Jeffers has shown very strong form of late, taking a stage win and holding the leader's jersey at the recent Memorial Michela Fanini (2.2) in Italy. Caoimhe O'Brien also took arguably the result of her road racing career recently with 9th at the Maryland Cycling Classic Women (1.1) in the US.

All of the riders bar Mangan have competed for Ireland on the track in the past, though this Worlds will be step up for all, except Gillespie, as she is the only one to have ridden a senior track Worlds before.

Aside from taking on a new challenge in their careers, these riders are now part of a track set-up, compromised exclusively of female riders, who now carry bigger expectations following recent Irish success, on both track and road.
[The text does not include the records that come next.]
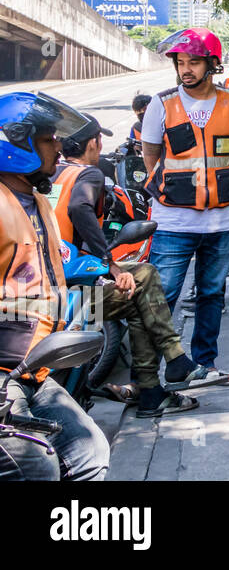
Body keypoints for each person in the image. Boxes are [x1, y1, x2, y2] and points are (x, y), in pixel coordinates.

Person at [51, 115, 229, 415]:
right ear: (93, 143)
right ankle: (174, 361)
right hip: (74, 295)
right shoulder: (89, 174)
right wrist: (110, 263)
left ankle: (151, 392)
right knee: (145, 276)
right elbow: (78, 206)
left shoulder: (49, 174)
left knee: (138, 298)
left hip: (51, 288)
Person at [0, 92, 111, 480]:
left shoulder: (36, 201)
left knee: (90, 453)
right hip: (4, 379)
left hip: (32, 371)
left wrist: (105, 270)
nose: (59, 147)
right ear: (16, 142)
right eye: (49, 139)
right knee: (37, 468)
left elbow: (55, 259)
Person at [142, 27, 229, 371]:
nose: (186, 69)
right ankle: (147, 377)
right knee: (162, 298)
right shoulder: (161, 104)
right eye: (181, 62)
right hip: (174, 221)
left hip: (222, 221)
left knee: (212, 295)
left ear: (212, 64)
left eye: (194, 62)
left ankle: (205, 364)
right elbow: (151, 155)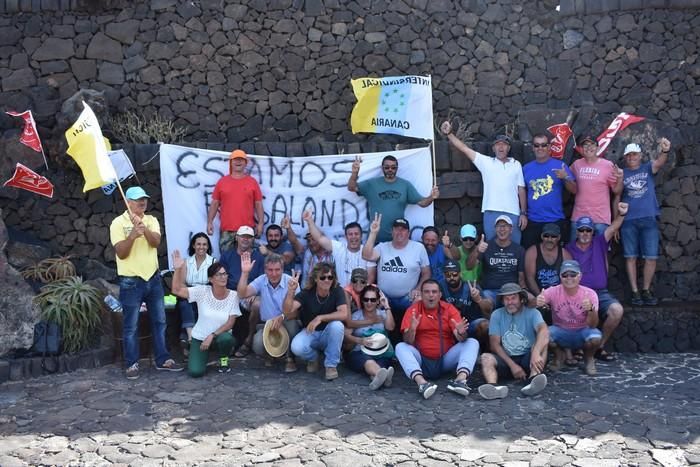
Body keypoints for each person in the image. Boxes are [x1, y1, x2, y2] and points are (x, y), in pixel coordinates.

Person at [110, 186, 183, 379]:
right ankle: (132, 363)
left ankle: (163, 359)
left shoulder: (151, 220)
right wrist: (133, 235)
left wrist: (144, 229)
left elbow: (156, 242)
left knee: (160, 321)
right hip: (130, 281)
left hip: (153, 278)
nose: (143, 202)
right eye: (138, 199)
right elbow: (121, 253)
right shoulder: (117, 223)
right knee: (131, 325)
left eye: (145, 199)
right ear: (128, 202)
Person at [441, 121, 527, 243]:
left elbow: (521, 189)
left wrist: (523, 213)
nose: (501, 147)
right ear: (493, 148)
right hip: (491, 211)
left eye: (504, 144)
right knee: (491, 246)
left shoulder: (516, 164)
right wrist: (449, 133)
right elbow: (464, 149)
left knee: (515, 246)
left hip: (513, 212)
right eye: (498, 144)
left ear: (508, 148)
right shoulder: (486, 162)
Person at [395, 280, 480, 399]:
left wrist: (461, 333)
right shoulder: (413, 310)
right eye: (427, 292)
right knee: (400, 347)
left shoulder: (449, 309)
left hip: (444, 360)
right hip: (421, 361)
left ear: (440, 295)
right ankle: (422, 383)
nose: (431, 295)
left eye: (434, 292)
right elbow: (407, 341)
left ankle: (460, 380)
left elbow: (461, 339)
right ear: (422, 294)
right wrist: (413, 329)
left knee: (472, 342)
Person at [566, 203, 628, 361]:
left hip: (601, 293)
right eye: (581, 230)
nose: (585, 233)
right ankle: (581, 347)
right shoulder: (568, 249)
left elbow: (613, 228)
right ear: (577, 231)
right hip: (580, 293)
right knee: (582, 312)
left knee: (617, 311)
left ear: (593, 232)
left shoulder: (600, 242)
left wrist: (621, 214)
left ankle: (599, 346)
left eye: (588, 230)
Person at [362, 214, 431, 343]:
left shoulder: (418, 248)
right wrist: (373, 233)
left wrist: (418, 288)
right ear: (392, 231)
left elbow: (426, 273)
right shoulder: (382, 247)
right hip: (384, 296)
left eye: (403, 229)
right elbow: (366, 255)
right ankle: (380, 345)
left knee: (420, 300)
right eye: (397, 229)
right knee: (370, 299)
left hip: (408, 296)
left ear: (408, 232)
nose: (400, 232)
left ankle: (414, 342)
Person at [171, 251, 239, 377]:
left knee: (227, 339)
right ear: (210, 279)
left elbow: (230, 323)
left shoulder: (233, 295)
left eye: (224, 274)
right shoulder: (202, 291)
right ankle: (204, 356)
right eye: (219, 275)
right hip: (200, 337)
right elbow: (176, 290)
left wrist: (212, 335)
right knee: (195, 372)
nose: (223, 277)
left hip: (219, 336)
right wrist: (178, 269)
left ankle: (223, 358)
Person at [620, 138, 670, 306]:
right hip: (628, 220)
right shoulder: (622, 173)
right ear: (625, 157)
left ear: (640, 155)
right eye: (628, 155)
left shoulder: (647, 168)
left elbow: (660, 162)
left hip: (648, 218)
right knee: (630, 257)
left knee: (651, 257)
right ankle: (635, 291)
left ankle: (646, 290)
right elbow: (615, 194)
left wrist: (665, 150)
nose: (631, 157)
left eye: (634, 154)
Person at [478, 283, 549, 400]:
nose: (510, 302)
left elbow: (544, 331)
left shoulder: (533, 313)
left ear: (521, 299)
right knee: (486, 357)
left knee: (543, 343)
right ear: (502, 300)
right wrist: (513, 366)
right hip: (507, 359)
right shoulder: (497, 315)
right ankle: (493, 387)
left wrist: (535, 352)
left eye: (513, 298)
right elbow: (494, 344)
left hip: (529, 359)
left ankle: (533, 379)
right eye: (506, 299)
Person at [347, 154, 439, 242]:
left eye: (393, 167)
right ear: (382, 168)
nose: (390, 169)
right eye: (387, 167)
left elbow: (422, 203)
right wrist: (354, 173)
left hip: (398, 240)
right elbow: (352, 187)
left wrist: (432, 197)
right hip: (375, 239)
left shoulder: (405, 185)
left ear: (397, 169)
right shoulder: (372, 184)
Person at [237, 252, 301, 373]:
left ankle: (290, 357)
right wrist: (245, 273)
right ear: (265, 270)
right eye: (270, 270)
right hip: (268, 324)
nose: (274, 274)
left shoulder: (291, 281)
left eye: (277, 270)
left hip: (286, 320)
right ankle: (271, 353)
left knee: (293, 327)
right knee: (257, 345)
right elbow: (242, 294)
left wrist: (282, 317)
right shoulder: (261, 280)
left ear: (282, 269)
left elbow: (296, 312)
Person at [283, 263, 348, 380]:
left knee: (337, 326)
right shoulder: (307, 293)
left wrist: (320, 318)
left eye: (330, 277)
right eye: (323, 277)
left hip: (328, 333)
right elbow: (288, 311)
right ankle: (313, 358)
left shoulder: (337, 290)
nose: (327, 280)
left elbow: (343, 313)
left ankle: (331, 366)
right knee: (296, 347)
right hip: (310, 332)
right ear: (315, 279)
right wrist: (291, 291)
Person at [536, 260, 602, 376]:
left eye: (573, 274)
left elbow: (593, 325)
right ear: (560, 277)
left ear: (580, 276)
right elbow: (532, 303)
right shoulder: (553, 291)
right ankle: (559, 355)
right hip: (560, 330)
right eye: (565, 275)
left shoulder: (590, 294)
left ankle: (589, 359)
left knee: (595, 337)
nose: (569, 278)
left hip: (582, 331)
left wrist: (590, 309)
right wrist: (537, 301)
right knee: (544, 334)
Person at [521, 134, 577, 249]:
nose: (540, 148)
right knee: (530, 255)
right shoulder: (526, 169)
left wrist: (565, 177)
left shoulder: (560, 166)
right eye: (536, 145)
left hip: (555, 220)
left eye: (543, 145)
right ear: (532, 147)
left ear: (549, 147)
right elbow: (521, 193)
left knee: (556, 257)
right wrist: (523, 214)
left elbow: (574, 190)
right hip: (532, 220)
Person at [219, 225, 264, 358]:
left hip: (250, 293)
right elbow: (221, 277)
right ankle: (227, 343)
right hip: (231, 292)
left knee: (257, 305)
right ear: (237, 238)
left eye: (249, 237)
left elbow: (263, 279)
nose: (246, 239)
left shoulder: (259, 257)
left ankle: (248, 341)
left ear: (253, 240)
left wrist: (254, 293)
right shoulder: (227, 256)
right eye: (243, 236)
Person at [469, 215, 530, 314]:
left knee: (530, 300)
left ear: (511, 229)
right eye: (499, 226)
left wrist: (523, 292)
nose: (502, 229)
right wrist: (477, 250)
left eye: (505, 226)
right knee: (485, 303)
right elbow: (470, 266)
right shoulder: (486, 246)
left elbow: (521, 277)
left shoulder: (519, 250)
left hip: (512, 291)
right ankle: (489, 327)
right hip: (491, 290)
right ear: (495, 229)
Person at [207, 149, 264, 252]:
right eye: (235, 159)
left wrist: (260, 224)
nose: (238, 162)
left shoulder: (252, 182)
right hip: (226, 231)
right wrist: (210, 222)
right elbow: (215, 203)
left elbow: (258, 204)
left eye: (241, 159)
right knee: (227, 263)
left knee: (247, 262)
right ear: (231, 162)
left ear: (245, 163)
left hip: (247, 232)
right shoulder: (222, 182)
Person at [569, 135, 623, 242]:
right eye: (585, 145)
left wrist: (620, 178)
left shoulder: (607, 165)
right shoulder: (576, 165)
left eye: (592, 145)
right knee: (573, 252)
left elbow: (616, 191)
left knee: (600, 253)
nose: (589, 147)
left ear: (598, 148)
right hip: (578, 217)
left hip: (600, 219)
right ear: (581, 149)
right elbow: (566, 177)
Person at [344, 285, 396, 390]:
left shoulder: (382, 314)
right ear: (362, 301)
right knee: (369, 362)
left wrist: (386, 306)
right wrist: (359, 340)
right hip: (359, 352)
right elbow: (345, 336)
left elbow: (390, 327)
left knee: (379, 365)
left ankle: (377, 377)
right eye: (366, 299)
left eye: (373, 300)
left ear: (378, 301)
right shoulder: (356, 316)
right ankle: (384, 376)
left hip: (381, 353)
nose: (369, 303)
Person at [303, 210, 375, 287]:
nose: (353, 237)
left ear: (361, 236)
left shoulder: (367, 251)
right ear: (346, 237)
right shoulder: (338, 247)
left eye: (356, 234)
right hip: (341, 295)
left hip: (361, 294)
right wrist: (309, 221)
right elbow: (319, 238)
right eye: (350, 234)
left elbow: (371, 278)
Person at [177, 232, 216, 350]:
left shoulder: (213, 261)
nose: (201, 247)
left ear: (208, 246)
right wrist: (191, 293)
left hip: (207, 293)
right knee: (184, 303)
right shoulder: (186, 262)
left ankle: (190, 338)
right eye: (198, 244)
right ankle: (190, 337)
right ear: (193, 246)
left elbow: (215, 283)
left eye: (204, 244)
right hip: (189, 292)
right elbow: (182, 283)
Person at [439, 260, 491, 347]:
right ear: (444, 276)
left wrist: (479, 299)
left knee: (485, 325)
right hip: (449, 325)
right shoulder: (440, 287)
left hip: (470, 325)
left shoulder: (472, 287)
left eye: (455, 274)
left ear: (461, 274)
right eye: (448, 275)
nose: (452, 277)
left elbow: (489, 309)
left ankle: (483, 350)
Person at [524, 223, 573, 298]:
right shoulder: (532, 252)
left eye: (553, 236)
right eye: (546, 236)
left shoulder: (565, 255)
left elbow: (569, 279)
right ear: (542, 236)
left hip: (559, 297)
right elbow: (530, 278)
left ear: (559, 237)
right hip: (537, 295)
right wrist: (540, 297)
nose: (549, 239)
The line-up is comprised of two Tour de France riders, in Gillespie and Mangan. Added to that, the Irish team pursuiters made their first OIympics last year, repeatedly smashing their national record in the process. And Gillespie has become a genuinely big name in both pro road racing and track cycling in recent years.

All of that combines to recalibrate the definition of success of the Irish track team, with bigger things expected of them, and bigger ambitions for themselves. This group is now formed - after Paris Olympians Alice Sharpe and Kelly Murphy have retired from international racing - in plenty of time for a big Olympic qualification campaign.

And, this time, when they get to the Olympics, they will have a major contender for a medal in Gillespie, and aspirations to climb the pecking order in the team pursuit. These Worlds effectively represent the first step on the 2028 journey for a new line-up that can aim much higher than any Irish female riders in the past.